To clarify this way of thinking, perhaps an example of the psychologist Dr. Leon Windscheid can help: Imagine your life is a train ride, a journey from the past into the future. Whilst we, people from today, are sitting on the train we always have our eyes in the direction of the future and the past is in our back. The Babylonians also move with the train from the past to the future, but there is a big difference - they are sitting the other way around. In their seat they’re facing and looking at the past during their journey into the future. So having the past in sight and turned away from the future. Therefore the Babylonians have made the past something very precious. They basically observe the growth process of time. With every step we take in our lives, our past is growing. Very obvious actually, but it might be helpful to realize this once again.

Floating in between

Related to the first issue of feeling the pressure and urge to always experience more and better, maybe we should try to tell ourselves: Stop for a second and chill! Have a look at the past you already built. If you only focus on the future, the “here and now“ can become quite hectic.

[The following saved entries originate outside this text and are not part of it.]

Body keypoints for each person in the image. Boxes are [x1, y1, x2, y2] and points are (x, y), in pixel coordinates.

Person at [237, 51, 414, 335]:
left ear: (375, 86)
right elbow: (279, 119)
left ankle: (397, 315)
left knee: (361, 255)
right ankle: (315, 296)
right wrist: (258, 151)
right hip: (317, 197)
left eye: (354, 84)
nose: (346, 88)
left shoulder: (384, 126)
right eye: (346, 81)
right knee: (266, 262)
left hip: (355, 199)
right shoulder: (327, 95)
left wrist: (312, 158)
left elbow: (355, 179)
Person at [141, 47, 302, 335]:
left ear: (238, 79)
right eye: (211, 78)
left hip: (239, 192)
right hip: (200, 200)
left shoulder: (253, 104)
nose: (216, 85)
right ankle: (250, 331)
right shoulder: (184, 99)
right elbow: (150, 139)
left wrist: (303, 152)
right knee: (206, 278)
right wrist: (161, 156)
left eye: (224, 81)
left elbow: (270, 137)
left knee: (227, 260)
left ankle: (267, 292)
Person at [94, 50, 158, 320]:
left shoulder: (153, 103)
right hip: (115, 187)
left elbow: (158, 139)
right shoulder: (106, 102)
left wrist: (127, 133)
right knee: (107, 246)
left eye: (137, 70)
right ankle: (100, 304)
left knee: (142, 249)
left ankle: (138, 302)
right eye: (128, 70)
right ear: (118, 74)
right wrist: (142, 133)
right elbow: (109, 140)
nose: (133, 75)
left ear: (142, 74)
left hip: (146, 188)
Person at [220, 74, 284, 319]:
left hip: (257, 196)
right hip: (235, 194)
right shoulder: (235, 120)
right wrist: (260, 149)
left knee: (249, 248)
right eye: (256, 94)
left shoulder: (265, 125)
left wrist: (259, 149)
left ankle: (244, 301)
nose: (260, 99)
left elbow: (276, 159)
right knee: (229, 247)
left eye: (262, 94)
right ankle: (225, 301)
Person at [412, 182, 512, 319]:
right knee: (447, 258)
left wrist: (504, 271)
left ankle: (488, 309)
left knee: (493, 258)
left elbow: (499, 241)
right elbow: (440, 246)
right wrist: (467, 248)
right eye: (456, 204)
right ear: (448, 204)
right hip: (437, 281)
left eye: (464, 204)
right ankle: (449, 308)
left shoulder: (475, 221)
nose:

Facing the past can take the pressure off us. It could also help to see the deep urge for more as an essential part of our life. A kind of survival strategy that keeps us alive. This feeling lets us know what we want, what we desire and what we want to fight for. So maybe it’s sometimes just necessary to feel this drive for more as a kind of stimulus. A strategy of our human being which we should be grateful for. Also, there is still the challenge to live in the moment. It seems like it’s not even satisfying and natural to only live THE moment. It should be more a floating between the past and the future. The different times - past, present and future - don’t displace each other, they are all present at the same time. The previous experiences from the past and the wishes for the future guide us through the present life. So we are always somewhere in between and should take a look at the whole.

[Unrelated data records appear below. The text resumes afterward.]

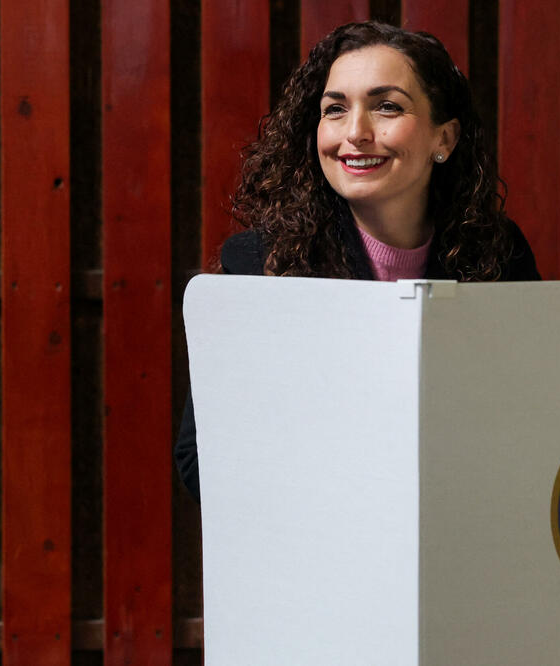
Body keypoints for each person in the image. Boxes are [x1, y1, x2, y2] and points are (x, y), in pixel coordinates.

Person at [174, 21, 540, 501]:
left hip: (464, 545)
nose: (355, 133)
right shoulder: (263, 263)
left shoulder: (498, 254)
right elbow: (199, 462)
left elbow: (536, 425)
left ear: (443, 139)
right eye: (335, 110)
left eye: (387, 106)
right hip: (321, 550)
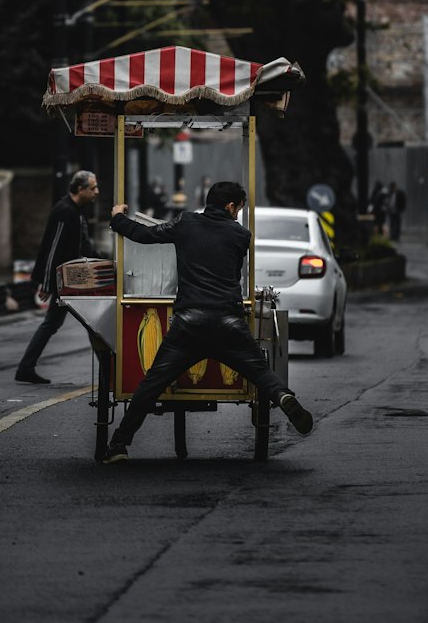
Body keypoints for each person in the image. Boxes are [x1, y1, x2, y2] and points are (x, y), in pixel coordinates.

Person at [102, 180, 313, 464]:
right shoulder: (241, 235)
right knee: (261, 373)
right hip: (228, 321)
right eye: (238, 208)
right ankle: (283, 396)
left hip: (189, 322)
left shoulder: (185, 223)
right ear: (230, 206)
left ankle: (118, 446)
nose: (238, 214)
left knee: (151, 385)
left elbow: (143, 234)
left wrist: (117, 217)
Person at [14, 169, 99, 384]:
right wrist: (47, 283)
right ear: (81, 190)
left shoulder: (76, 210)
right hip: (66, 282)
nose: (97, 192)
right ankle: (109, 371)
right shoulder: (65, 211)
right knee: (91, 323)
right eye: (93, 188)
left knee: (68, 323)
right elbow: (53, 248)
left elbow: (84, 246)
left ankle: (26, 367)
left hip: (74, 279)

So for me, my semester abroad and basically my life it means that I’ll just try to be a bit more relaxed with my expectations and not obsessively try to find my happiness somewhere in the future. It doesn’t seem healthy to only seek your satisfaction in the time ahead. All things considered I just want to be a bit more chilled when it comes to enjoying moments. Easier said than done, as always. However, acknowledging the situation and dealing with it is already a good start, I guess.

Even though my thoughts were a little abstract just as tangled and I was unable to provide you an ultimate solution for dealing with time, I hope at some moments you will think about the directions you’re siting in your train of life. Let your past grow and turn around more often!